Автор явно сочувствует тем высказываниям героев, где оценка отношения человека к природе ставится в один ряд с ценностью феноменов духовных. В ночных размышлениях перед дуэлью Лаевский в число своих нравственных преступлений вместе с ложью, равнодушием к страданиям, идеям, исканиям людей, их борьбе включает и то, что он не любит природы и что «в родном саду он за всю свою жизнь не посадил ни одного деревца и не вырастил ни одной травки». Отсутствие у автора какой-либо иерархии в оценке этих явлений заложено не только в материале, но уже в форме, в синтаксическом строении всего этого отрывка — он представляет собою цепь предложений, синтаксически равноправных: «Грозы уж он не боится и природы не любит, бога у него нет, все доверчивые девочки <…> уже сгублены им и его сверстниками, в родном саду…» и т. д.
В XX в. сохранение природы давно стало — и будет становиться все больше — тем мерилом, которым проверяется нравственный потенциал всякого человека:
ученого — в том, насколько задумывается он о влиянии своих открытий на будущее планеты;
деятеля промышленности — в том, в какой степени обеспокоен он воздействием своего предприятия на природу;
государственного деятеля — в том, насколько озабочен он результатами деятельности первых двух по отношению к природе;
любого частного человека — в его ежедневных взаимоотношениях с окружающим его растительным и животным миром.
Это давно стало этикой человека нашего времени.
Чехов включил в обсуждаемый идеал то, что считалось утилитарным, возвел это утилитарное в ранг высокой духовности.
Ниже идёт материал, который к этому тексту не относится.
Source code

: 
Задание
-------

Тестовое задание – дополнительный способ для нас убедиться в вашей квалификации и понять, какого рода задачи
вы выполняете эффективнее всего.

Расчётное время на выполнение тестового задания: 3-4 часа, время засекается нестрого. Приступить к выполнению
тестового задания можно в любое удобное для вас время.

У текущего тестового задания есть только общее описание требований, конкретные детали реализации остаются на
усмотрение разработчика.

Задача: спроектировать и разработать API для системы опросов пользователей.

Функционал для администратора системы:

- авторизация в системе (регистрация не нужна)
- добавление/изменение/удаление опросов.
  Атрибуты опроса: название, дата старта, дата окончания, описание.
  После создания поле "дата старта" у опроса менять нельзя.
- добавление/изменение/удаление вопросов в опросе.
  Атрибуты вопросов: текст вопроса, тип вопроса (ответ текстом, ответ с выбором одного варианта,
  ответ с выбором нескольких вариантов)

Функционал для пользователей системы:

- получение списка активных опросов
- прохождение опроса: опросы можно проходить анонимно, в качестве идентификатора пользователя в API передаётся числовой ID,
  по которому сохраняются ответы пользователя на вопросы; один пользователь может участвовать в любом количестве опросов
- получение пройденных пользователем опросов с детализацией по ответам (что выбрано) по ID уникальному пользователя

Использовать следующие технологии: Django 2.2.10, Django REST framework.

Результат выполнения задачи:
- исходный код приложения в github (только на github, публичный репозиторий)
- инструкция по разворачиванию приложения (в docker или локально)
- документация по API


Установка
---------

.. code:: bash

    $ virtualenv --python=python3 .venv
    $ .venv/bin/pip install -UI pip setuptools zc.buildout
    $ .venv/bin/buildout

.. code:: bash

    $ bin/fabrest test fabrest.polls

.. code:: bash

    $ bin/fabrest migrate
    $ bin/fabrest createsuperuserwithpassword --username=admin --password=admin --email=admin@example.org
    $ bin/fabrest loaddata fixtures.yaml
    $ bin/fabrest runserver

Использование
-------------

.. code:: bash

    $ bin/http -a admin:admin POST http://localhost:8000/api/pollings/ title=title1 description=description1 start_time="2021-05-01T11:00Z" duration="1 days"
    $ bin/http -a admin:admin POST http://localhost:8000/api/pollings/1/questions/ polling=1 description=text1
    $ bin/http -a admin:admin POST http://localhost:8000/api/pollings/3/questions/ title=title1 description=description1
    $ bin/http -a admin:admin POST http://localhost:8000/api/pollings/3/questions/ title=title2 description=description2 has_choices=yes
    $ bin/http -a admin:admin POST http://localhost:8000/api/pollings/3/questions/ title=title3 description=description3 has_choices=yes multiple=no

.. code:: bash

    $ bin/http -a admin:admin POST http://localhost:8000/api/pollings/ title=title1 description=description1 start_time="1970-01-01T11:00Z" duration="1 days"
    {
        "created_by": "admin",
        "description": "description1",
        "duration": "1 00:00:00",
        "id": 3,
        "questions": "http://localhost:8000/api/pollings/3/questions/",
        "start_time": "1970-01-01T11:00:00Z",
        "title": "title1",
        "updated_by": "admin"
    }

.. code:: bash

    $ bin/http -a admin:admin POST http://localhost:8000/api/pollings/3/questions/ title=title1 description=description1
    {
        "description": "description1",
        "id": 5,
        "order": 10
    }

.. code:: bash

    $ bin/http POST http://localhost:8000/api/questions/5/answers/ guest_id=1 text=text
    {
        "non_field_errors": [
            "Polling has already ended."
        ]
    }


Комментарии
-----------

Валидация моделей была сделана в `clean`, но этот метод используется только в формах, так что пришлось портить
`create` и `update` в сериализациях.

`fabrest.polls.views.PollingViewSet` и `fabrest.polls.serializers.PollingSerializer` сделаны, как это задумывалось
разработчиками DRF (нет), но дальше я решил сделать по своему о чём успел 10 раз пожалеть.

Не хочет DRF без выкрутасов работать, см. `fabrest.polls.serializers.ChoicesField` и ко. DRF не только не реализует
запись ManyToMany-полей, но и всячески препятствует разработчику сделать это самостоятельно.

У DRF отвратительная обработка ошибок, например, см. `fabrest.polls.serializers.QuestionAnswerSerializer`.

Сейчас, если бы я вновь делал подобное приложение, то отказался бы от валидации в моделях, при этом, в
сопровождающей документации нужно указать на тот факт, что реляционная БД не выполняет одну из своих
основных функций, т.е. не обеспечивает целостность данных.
Он был первым в литературе, кто включил в сферу этики отношение человека к природе.
Как каждого отдельного человека Чехов видел в его целостности, единстве с его вещным окружением, так и будущее человечества он мыслил лишь вместе с судьбой всего того природного мира, в котором человечество обитает.
Его беспокоило будущее уезда, губернии, где было много лесов, водоемов, зверья, а потом не стало.
Его воображение тревожилось будущим всей планеты; его посещали видения пустой Земли, которая не носит на себе ни одного живого существа и миллионы лет без смысла и цели носится вокруг Солнца в космической пустоте.